__Work to do__
Please set down each of the lines below word for word, leaving the pictures out.

** start of Recorded data **

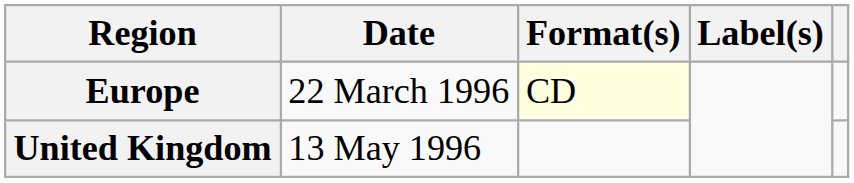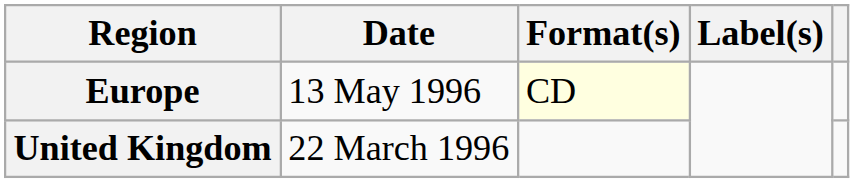Europe | Date: 22 March 1996 -> 13 May 1996
United Kingdom | Date: 13 May 1996 -> 22 March 1996
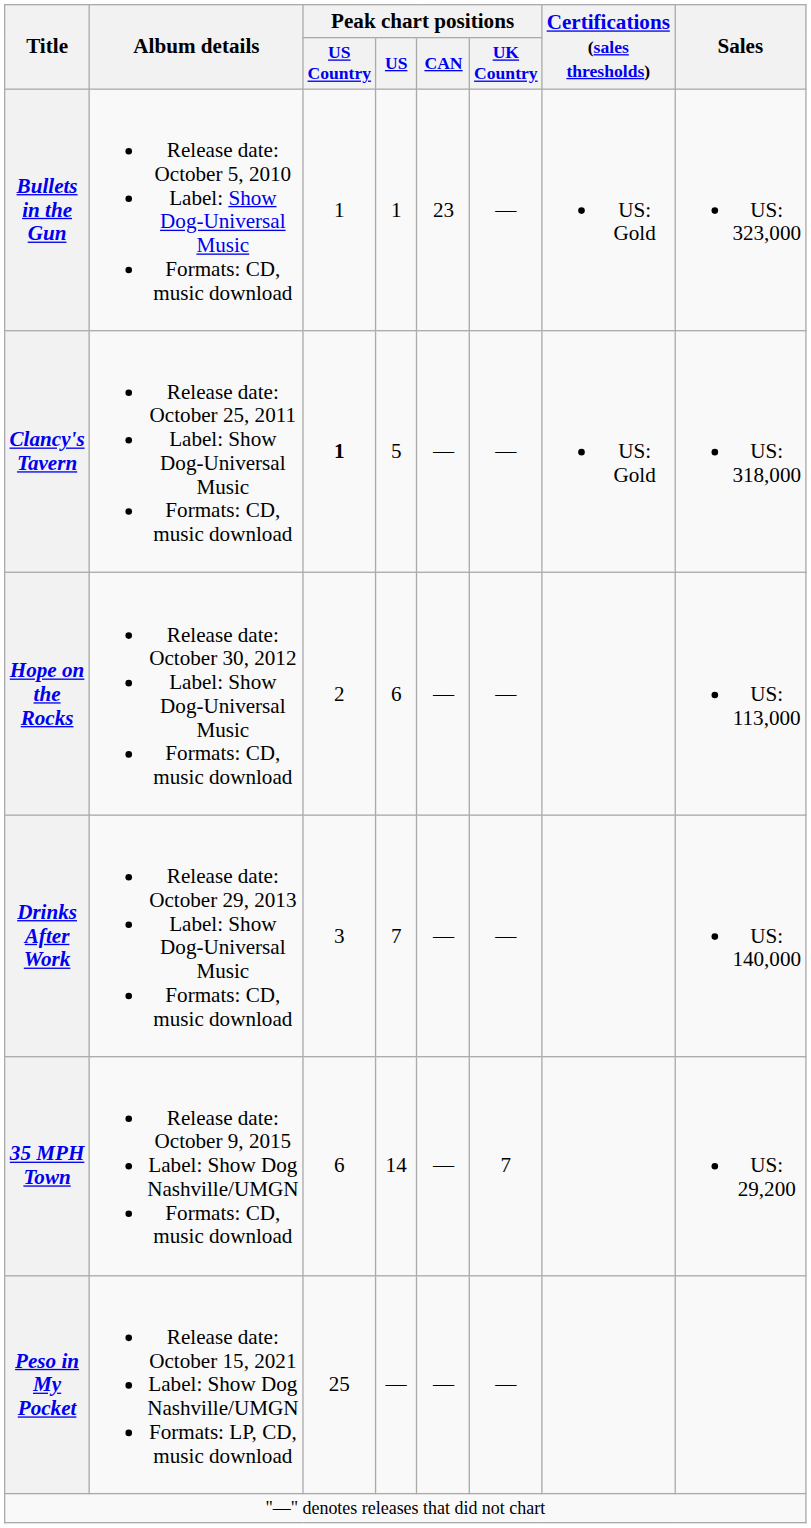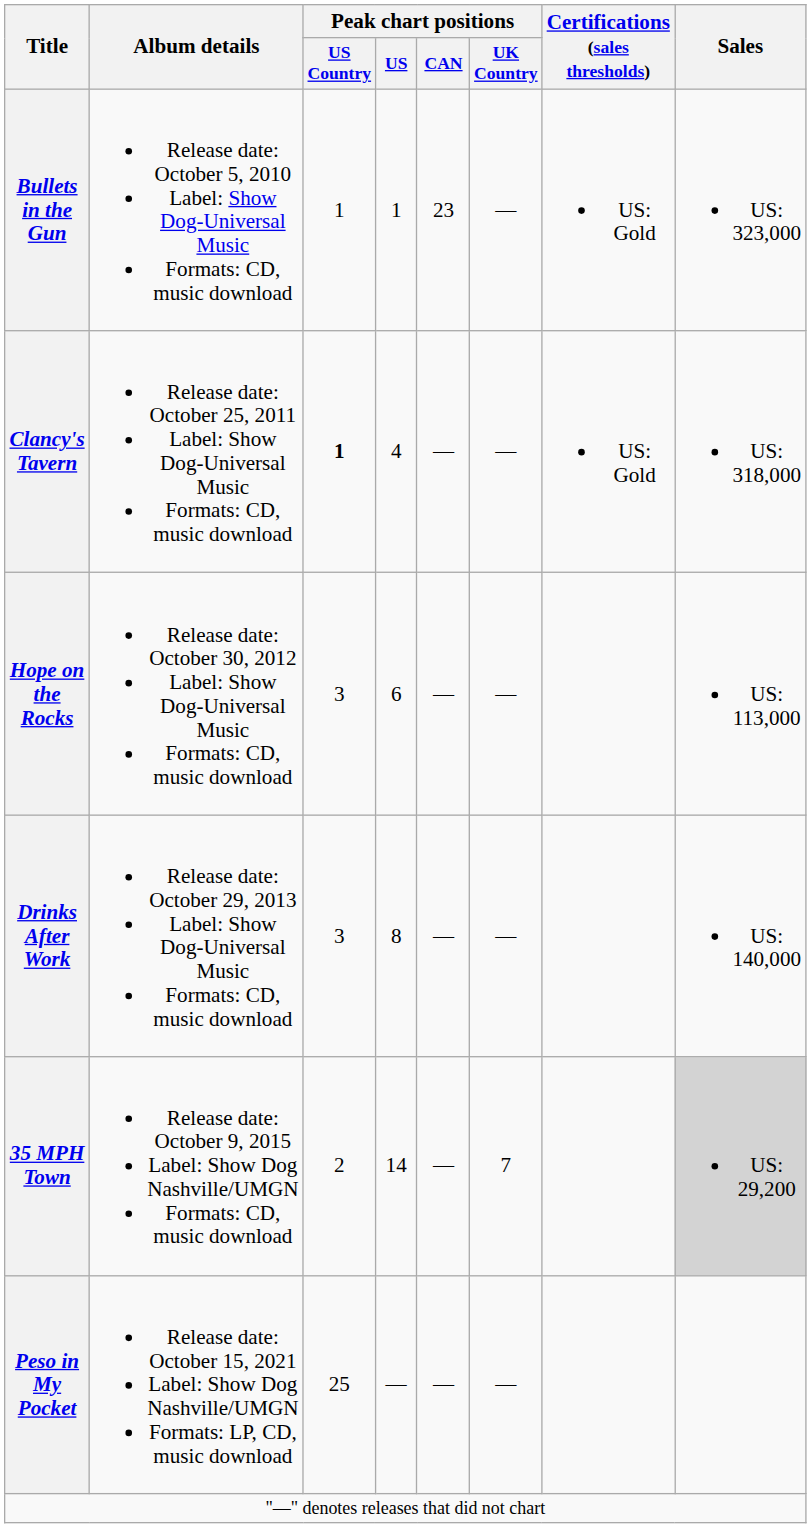Clancy's Tavern | Peak chart positions / US: 5 -> 4
Hope on the Rocks | Peak chart positions / US Country: 2 -> 3
Drinks After Work | Peak chart positions / US: 7 -> 8
35 MPH Town | Peak chart positions / US Country: 6 -> 2
35 MPH Town | Sales: no background -> lightgrey background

** end of Recorded data **

__Written response__
Europe | Date: 22 March 1996 -> 13 May 1996
United Kingdom | Date: 13 May 1996 -> 22 March 1996
Clancy's Tavern | Peak chart positions / US: 5 -> 4
Hope on the Rocks | Peak chart positions / US Country: 2 -> 3
Drinks After Work | Peak chart positions / US: 7 -> 8
35 MPH Town | Peak chart positions / US Country: 6 -> 2
35 MPH Town | Sales: no background -> lightgrey background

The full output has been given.